> Requirement A
List every kind of "Breaking News" announcement named in the essay on the artist's relapse.
> Requirement B
Answer these questions about the essay on the artist's relapse:
(i) How many years had passed since the writer's release by 2016?
(ii) What did the writer and the long-time love adopt?
(iii) By what time had the writer's mania overridden the injectable meds?
> Requirement C
Continue the essay on the artist's relapse after its final sentence.
### Extract ###
Grate Again (2016). Issa Ibrahim. Photo courtesy of the artist.
In 2016 I was riding high. Seven years since my release from almost two decades institutionalized in a mental asylum, I had literary and artistic representation and all the seeds I’d planted for years as a zombie, dreaming, hoping, planning grew to become fruitful appraisals of my artistic talents in relationship to my story, my ordeal, my triumph, and my late beloved mom. I mounted a solo show retrospective of my art from Hell, became a published author, and traveled the world, with permission from the authorities, as under my discharge conditions I am forbidden to leave the State of New York. My long-time love and I had just moved into a large apartment together and solidified our domestic bliss by adopting two crazy but adorable rescued cats. I was stable, productive and happy. All was right in my world.
As a visual artist and student of history with a social consciousness and a lifelong interest in media, it’s a no-brainer that I keep a close eye on the news. In truth, much to my gal’s chagrin, I have it on all the time. So, when watching went from nightly dispatches to 24/7 obsession as Donald Trump launched his improbable yet unstoppable march on Washington and dismantling of democracy I was so depressed, disturbed, and distraught I began to unravel. As a Black man from Trump’s home borough who knew for decades how toxic and unacceptable this man was I realized we had hit a new all-time low. All bets were off, America. It may have been foolish for me to not take my oral meds as prescribed, but I was scared and angry and saw no other alternative but rebellion to cope with what I saw as the South making good on their century old promise of rising again and the American Nazi/Ku Klux Klan faction moving into the White House.
World War 666 (2017). Issa Ibrahim. Acrylic and oil on canvas. Photo courtesy of the artist.
With each ‘Breaking News’ announcement of positive polls, primary triumphs, debate insanity, and eventual ascendancy and power control I spiraled further and further down. Ultimately, by autumn 2017 my mania overrode the injectable meds that I was required to take and within a year I went from loose to unmanageable, needing to be re-hospitalized. But for a Drug Nut Zombie, especially one who finally escaped legally and then had the nerve to write a book about it, coming back to Hell could be grounds for reclassification from undead to really dead and then cremation, my ashes sitting like a souvenir on some psychiatrist’s bookshelf. I was deep in the dung under Satan’s hoof, and I was scared. My freedom and my home with my love and the cats were in jeopardy.
### Data section ###
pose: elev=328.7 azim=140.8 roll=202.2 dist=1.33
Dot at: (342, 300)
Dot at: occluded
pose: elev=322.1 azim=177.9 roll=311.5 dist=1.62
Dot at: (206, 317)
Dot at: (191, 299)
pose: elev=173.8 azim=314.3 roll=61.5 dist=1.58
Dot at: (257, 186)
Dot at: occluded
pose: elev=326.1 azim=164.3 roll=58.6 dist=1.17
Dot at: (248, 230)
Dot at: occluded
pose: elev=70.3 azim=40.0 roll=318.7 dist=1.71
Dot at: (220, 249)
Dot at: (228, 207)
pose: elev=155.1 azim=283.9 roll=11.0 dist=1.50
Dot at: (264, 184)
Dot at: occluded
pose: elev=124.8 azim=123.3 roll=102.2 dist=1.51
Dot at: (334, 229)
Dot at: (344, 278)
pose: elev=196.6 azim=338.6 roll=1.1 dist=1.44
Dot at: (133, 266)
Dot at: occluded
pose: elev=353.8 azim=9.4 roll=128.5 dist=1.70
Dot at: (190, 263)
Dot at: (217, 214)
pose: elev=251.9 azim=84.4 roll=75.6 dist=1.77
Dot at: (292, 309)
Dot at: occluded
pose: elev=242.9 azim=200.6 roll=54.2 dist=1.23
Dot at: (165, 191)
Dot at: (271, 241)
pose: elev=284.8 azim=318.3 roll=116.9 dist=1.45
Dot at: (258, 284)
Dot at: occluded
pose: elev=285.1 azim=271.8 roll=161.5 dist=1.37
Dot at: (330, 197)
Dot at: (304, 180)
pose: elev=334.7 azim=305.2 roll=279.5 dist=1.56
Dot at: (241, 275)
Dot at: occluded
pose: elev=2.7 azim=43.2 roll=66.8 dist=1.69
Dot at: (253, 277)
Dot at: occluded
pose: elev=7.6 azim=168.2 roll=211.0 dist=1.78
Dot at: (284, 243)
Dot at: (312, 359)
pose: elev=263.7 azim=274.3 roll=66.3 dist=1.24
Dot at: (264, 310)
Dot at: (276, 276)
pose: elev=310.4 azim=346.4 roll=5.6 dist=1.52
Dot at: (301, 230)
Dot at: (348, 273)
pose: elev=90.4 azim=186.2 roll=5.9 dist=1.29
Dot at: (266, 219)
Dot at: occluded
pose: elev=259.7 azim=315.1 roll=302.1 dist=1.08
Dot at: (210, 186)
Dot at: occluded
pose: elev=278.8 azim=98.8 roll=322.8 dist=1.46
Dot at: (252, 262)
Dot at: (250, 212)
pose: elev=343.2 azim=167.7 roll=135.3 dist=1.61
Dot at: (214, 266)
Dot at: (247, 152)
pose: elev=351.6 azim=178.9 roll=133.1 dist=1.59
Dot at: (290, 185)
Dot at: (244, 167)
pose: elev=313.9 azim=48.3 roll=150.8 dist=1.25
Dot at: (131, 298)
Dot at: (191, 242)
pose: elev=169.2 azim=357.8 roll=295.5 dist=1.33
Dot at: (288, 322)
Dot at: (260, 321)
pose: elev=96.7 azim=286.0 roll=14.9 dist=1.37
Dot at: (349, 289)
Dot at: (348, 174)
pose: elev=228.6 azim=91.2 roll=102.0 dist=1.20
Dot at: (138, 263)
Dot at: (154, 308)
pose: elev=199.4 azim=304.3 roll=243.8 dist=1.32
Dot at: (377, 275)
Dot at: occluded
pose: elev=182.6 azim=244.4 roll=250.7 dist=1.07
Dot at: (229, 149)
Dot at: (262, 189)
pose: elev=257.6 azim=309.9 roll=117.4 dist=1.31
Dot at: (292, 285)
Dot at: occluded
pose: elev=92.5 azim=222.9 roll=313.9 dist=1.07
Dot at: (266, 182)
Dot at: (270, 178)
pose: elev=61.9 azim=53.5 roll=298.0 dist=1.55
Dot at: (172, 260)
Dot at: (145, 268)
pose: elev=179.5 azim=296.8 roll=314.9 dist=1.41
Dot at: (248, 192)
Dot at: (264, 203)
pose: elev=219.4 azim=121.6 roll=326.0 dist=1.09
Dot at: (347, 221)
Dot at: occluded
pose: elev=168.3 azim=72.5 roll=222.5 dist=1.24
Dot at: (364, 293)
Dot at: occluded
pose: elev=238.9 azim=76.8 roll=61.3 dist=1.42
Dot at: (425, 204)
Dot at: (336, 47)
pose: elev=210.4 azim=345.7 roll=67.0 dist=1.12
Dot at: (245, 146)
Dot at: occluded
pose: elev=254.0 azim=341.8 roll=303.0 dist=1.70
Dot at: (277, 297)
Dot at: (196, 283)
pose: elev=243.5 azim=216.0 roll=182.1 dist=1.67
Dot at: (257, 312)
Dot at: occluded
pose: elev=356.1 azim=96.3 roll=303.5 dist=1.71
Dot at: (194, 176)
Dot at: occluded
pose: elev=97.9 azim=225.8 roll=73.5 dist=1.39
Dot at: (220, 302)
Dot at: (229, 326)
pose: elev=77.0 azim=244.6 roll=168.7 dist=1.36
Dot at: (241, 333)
###
> Response area A
positive polls
primary triumphs
debate insanity
eventual ascendancy and power control

> Response area B
(i) Seven years.
(ii) Two rescued cats.
(iii) By autumn 2017.

> Response area C
While on Ward’s Island, Manhattan’s auxiliary Hell outpost, I prayed every day for deliverance…for me, for my love, for our two cats. Somehow He heard me…again. And He saved me from another long stretch in the Hell of an asylum. Not enough thanks can be given to Holly Weiss and a small band of Fountain House outreach volunteers who ventured weekly inside Manhattan Psychiatric Center looking for inpatients willing to join the clubhouse if and when we were given our freedom. That is where my renewed recovery journey and true salvation began.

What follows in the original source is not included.